━━━ RECORDED INFORMATION ━━━

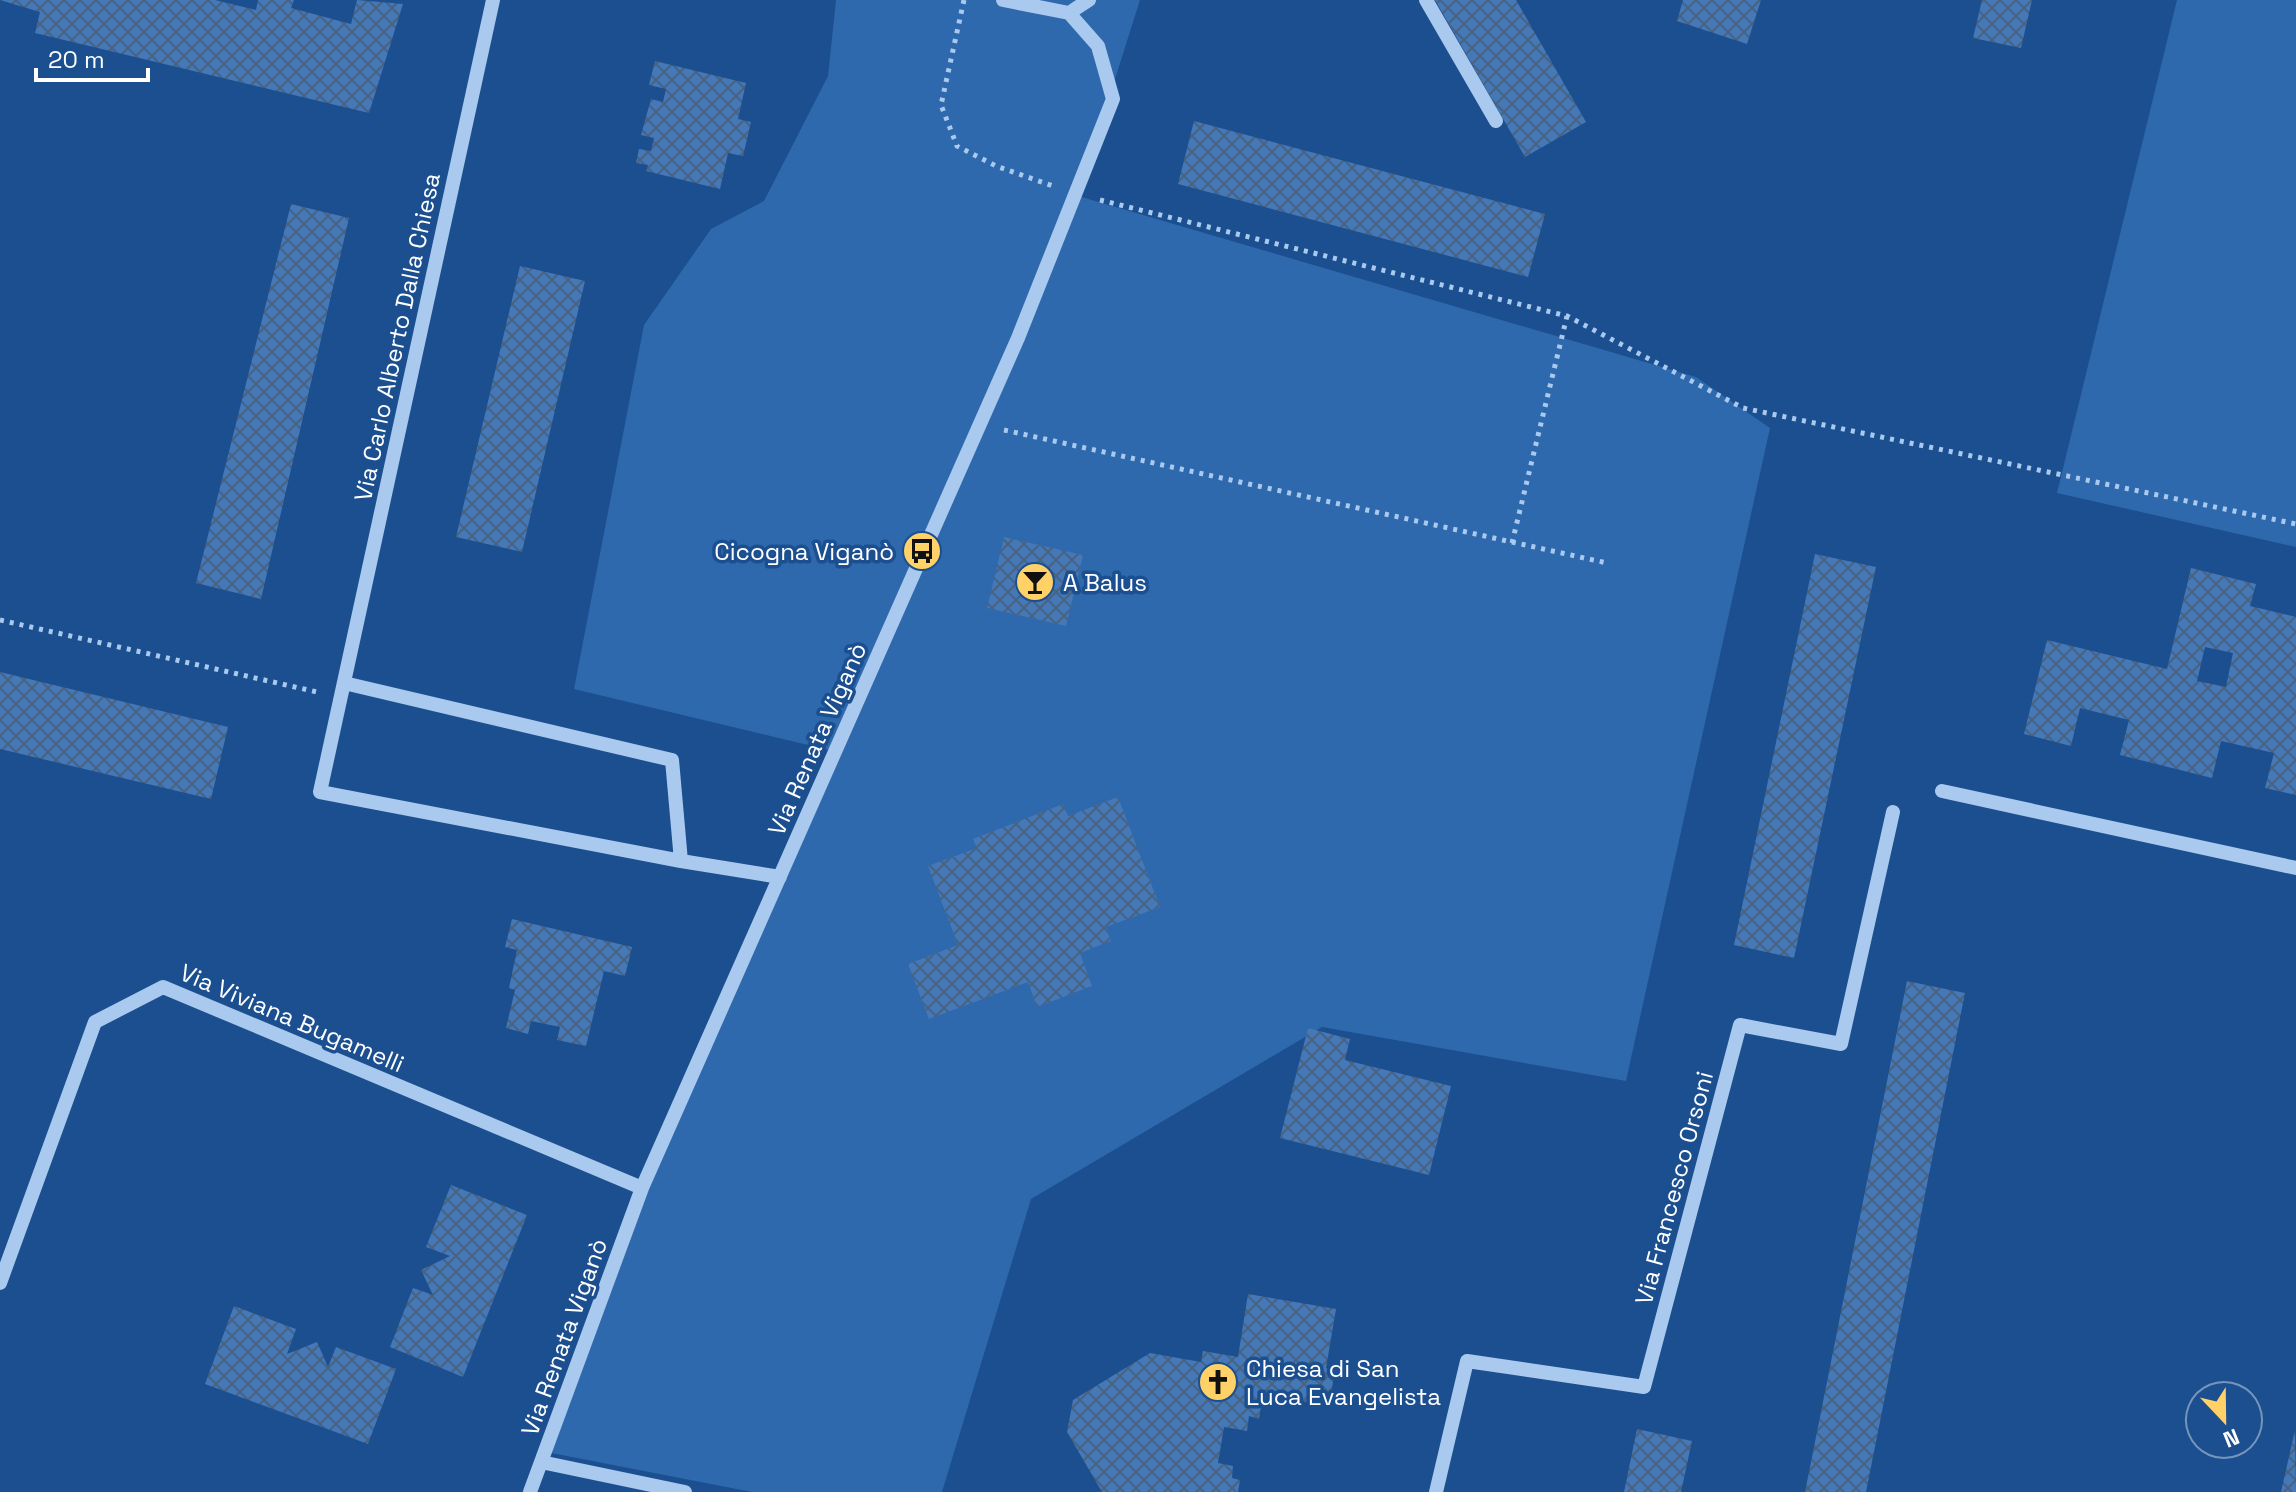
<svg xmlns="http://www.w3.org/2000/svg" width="2296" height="1492" font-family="'Space Grotesk',sans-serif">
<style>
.green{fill:#2e69ad}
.building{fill:url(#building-cross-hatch);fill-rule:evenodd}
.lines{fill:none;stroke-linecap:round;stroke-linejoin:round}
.path{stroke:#a9c9ee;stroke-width:5;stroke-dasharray:4 6;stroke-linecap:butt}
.minor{stroke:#a9c9ee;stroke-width:14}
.labels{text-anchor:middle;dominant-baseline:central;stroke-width:7;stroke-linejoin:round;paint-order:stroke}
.street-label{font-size:24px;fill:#fff;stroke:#1b4f8f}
.poi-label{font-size:24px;fill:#fff;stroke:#1b4f8f;text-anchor:start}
</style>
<defs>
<pattern id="building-cross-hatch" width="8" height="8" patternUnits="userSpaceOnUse" patternTransform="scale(2)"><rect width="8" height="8" fill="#4478b7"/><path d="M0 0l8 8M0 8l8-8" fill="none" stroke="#486282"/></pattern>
</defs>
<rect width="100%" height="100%" fill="#1b4f8f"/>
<path class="green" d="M836 0H1140L1078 196 1696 377 1770 428 1626 1081 1322 1027 1031 1199 942 1492H752L541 1451 670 1119 833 751 574 689 644 325 711 229 764 201 828 76Z
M2177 0H2296V547L2057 493Z"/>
<path class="building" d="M0 0H215L256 10 258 0H294L291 8 351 24 357 0 403 4 369 113 35 33 40 12Z
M1435 0H1516L1586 122 1525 157Z
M1683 0H1761L1747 44 1677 21Z
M1982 0H2032L2021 48 1973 38Z
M655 61 746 83 738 119 751 122 743 156 728 153 720 189 646 171 648 165 636 163 639 149 651 151 654 138 641 135 651 99 663 102 666 89 649 85Z
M1194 121 1545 214 1528 277 1178 184Z
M291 204 349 218 261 599 196 583Z
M520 266 585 281 522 552 456 537Z
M1004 537 1083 555 1066 626 987 608Z
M1815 554 1876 567 1794 958 1734 945Z
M2191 568 2256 584 2250 606 2296 617V795L2265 788 2274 753 2221 741 2212 778 2120 755 2129 720 2080 708 2071 746 2024 734 2047 640 2167 669ZM2205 647 2233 653 2226 687 2197 681Z
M0 672 228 727 211 799 0 749Z
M1118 797 1160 907 1106 927 1111 941 1080 953 1092 986 1037 1007 1028 982 929 1019 908 964 958 945 928 866 977 848 973 839 1063 804 1068 816Z
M512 919 632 947 625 976 604 971 586 1046 557 1040 560 1027 531 1021 528 1034 506 1028 515 990 509 988 517 950 505 947Z
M1907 981 1965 993 1866 1492H1805Z
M1308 1028 1350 1039 1345 1060 1451 1086 1429 1175 1280 1138Z
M451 1185 527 1215 463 1377 390 1347 413 1288 433 1295 421 1270 450 1256 426 1247Z
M1248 1294 1336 1309 1326 1368 1335 1370 1329 1406 1263 1395 1259 1419 1249 1416 1247 1431 1224 1427 1218 1463 1233 1466 1232 1478 1240 1480 1238 1492H1102L1067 1432 1073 1400 1150 1353 1201 1362 1203 1351 1238 1357Z
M234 1306 296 1329 287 1354 317 1342 328 1367 336 1347 396 1369 368 1444 205 1384Z
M1637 1429 1692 1441 1681 1492H1624Z
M2295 1430 2296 1492H2281Z"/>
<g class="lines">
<path class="path" d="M964 0 941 105 957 146 996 166 1053 186
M1100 200 1567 316 1743 408 2296 524
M1004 430 1607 563
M1512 543 1567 316
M0 620 317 692"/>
<path class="minor" d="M1003 0 1069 13 1089 0
M1426 0 1496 121
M344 683 672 760 681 861 320 792 493 0
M1942 791 2296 868
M681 861 780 877
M0 1283 95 1022 163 987 642 1188
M541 1462 685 1492
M530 1492 642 1188 1018 338 1113 99 1098 46 1069 13
M1436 1492 1467 1361 1644 1387 1740 1025 1841 1044 1893 812"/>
</g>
<defs>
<symbol id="bus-disc" viewBox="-11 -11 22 22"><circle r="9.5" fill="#ffd166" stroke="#1b4f8f"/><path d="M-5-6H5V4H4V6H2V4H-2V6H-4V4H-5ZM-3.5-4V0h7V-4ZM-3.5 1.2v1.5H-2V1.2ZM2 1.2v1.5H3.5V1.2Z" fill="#111"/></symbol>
<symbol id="bar-disc" viewBox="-11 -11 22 22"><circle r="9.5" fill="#ffd166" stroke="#1b4f8f"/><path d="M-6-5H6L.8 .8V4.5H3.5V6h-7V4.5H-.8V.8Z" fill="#111"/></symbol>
<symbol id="church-disc" viewBox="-11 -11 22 22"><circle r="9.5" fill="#ffd166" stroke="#1b4f8f"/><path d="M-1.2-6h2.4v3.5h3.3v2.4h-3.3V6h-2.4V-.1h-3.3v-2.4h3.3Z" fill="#111"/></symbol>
</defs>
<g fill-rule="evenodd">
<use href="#bus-disc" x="900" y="529" width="44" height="44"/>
<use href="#bar-disc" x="1013" y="560" width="44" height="44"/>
<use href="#church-disc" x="1196" y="1360" width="44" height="44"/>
</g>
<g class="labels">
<g class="street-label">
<text transform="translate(397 337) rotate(-78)">Via Carlo Alberto Dalla Chiesa</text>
<text transform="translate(817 739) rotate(-66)">Via Renata Viganò</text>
<text transform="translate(292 1018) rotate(23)">Via Viviana Bugamelli</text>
<text transform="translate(1674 1188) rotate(-75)">Via Francesco Orsoni</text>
<text transform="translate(564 1337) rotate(-70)">Via Renata Viganò</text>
</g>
<g class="poi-label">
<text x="894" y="551" text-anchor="end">Cicogna Viganò</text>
<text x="1063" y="582">A Balus</text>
<text x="1246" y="1368">Chiesa di San<tspan x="1246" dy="28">Luca Evangelista</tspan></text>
</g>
</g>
<g transform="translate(2224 1420) rotate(158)"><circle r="38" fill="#1b4f8f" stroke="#7695bc" stroke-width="2"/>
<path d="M0-6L14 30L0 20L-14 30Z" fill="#ffd166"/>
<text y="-12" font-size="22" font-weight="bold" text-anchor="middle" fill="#ffffff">N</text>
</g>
<path d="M36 68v12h112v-12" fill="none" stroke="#ffffff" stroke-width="4"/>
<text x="48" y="68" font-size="24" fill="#ffffff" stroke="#1b4f8f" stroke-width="6" paint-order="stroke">20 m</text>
</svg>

━━━

INSTRUCTIONS TO FOLLOW: Only the lines containing "linejoin" are needed; pull them out of the listing.

COMPLETED EXERCISE:
.lines{fill:none;stroke-linecap:round;stroke-linejoin:round}
.labels{text-anchor:middle;dominant-baseline:central;stroke-width:7;stroke-linejoin:round;paint-order:stroke}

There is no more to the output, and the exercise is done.